Delayed graft function was defined by at least one dialysis session within 7 days of transplantation[16,18].

Allograft function at the first postoperative day was determined using the relative change in plasma creatinine which was calculated as: [plasma creatinine preoperatively minus the first postoperative day] divided by the plasma creatinine preoperatively[16].

Estimated glomerular filtration rate (eGFR) in kidney recipients was determined according to the Chronic Kidney Disease Epidemiology Collaboration (CKD-EPI) equation[19,20].

eGFR = 141 × min(Cr/κ,1)α × max(Cr/κ,1)−1.209 × 0.993Age × 1.018 [if female] × 1.159 [if black], where Cr is plasma creatinine in mg/dL, κ is 0.7 for females and 0.9 for males, α is 0.329 for females and 0.411 for males, min indicates the minimum of Cr/κ or 1, and max indicates the maximum of Cr/κ or 1.

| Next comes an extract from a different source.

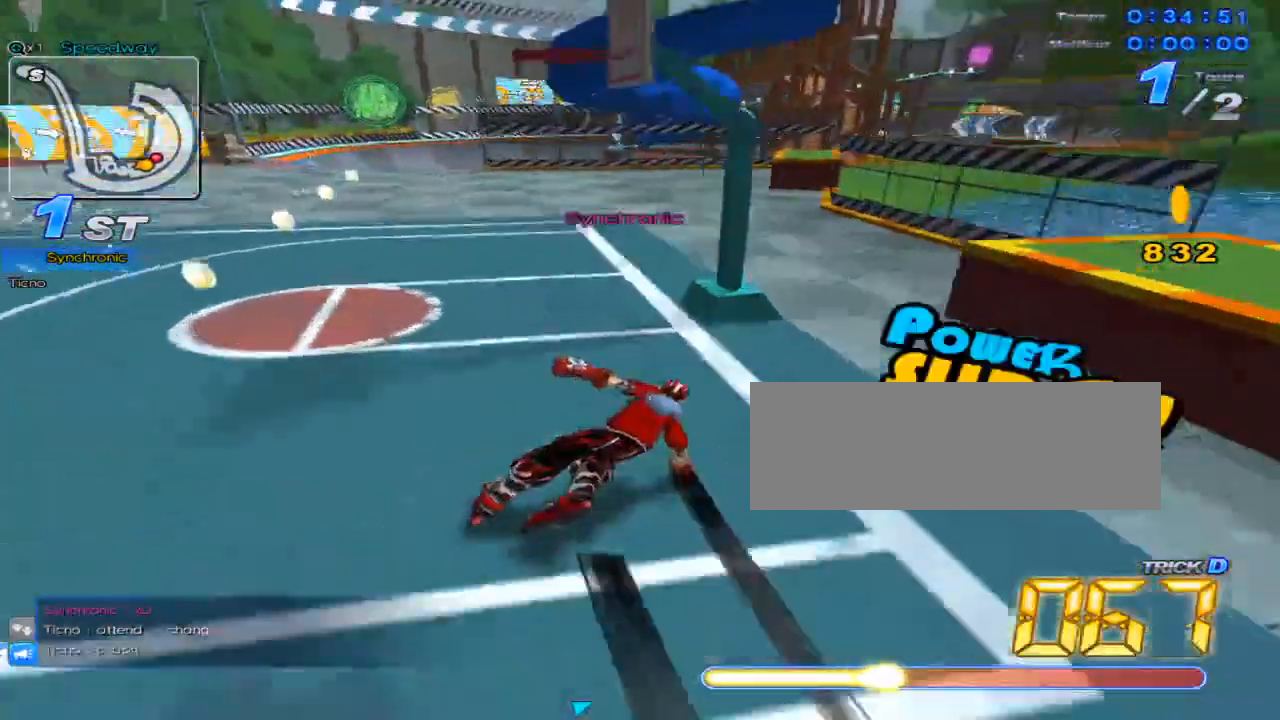
{"keys": ["up", "w"], "events": [[434, "right", "up"], [434, "w", "up"], [500, "w", "down"]]}
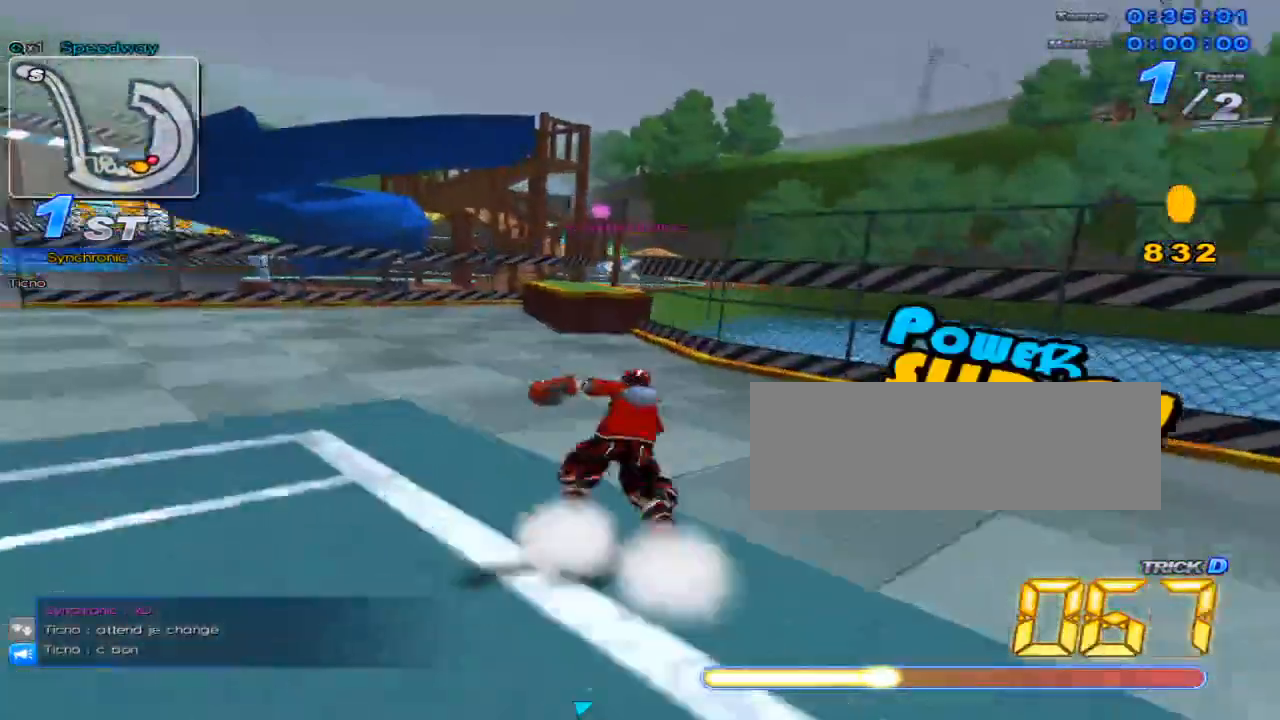
{"keys": ["c", "right", "up", "w", "x"], "events": [[317, "right", "down"], [451, "x", "down"], [468, "c", "down"]]}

Data analysis and statistics

Continuous data are presented as median and interquartile range (IQR). Frequency counts were calculated for categorical data. For continuous variables non-parametric Kruskal Wallis test or non-parametric Mann Whitney test was performed as appropriate. Non-parametric Spearman correlations were performed between transcript levels and patients’ characteristics. We performed receiver operating characteristic (ROC) curve analysis to detect the accuracy of MGAT3-AS1 to predict delayed graft function. Positive and negative predictive values were calculated as described by Lo et al.[21]. Data were analyzed using GraphPad prism software (version 6.0, GraphPad Software, La Jolla, CA, USA). All statistical tests were two-sided. Two-sided p-values less than 0.05 were considered to indicate statistical significance.

Scientifc Reports guidelines

According to Scientific Reports guidelines we approve that NO organs were procured from prisoners. According to Scientific Reports guidelines and as described in Study design and cohort we approve that transplantations were performed at Odense University Hospital, Denmark.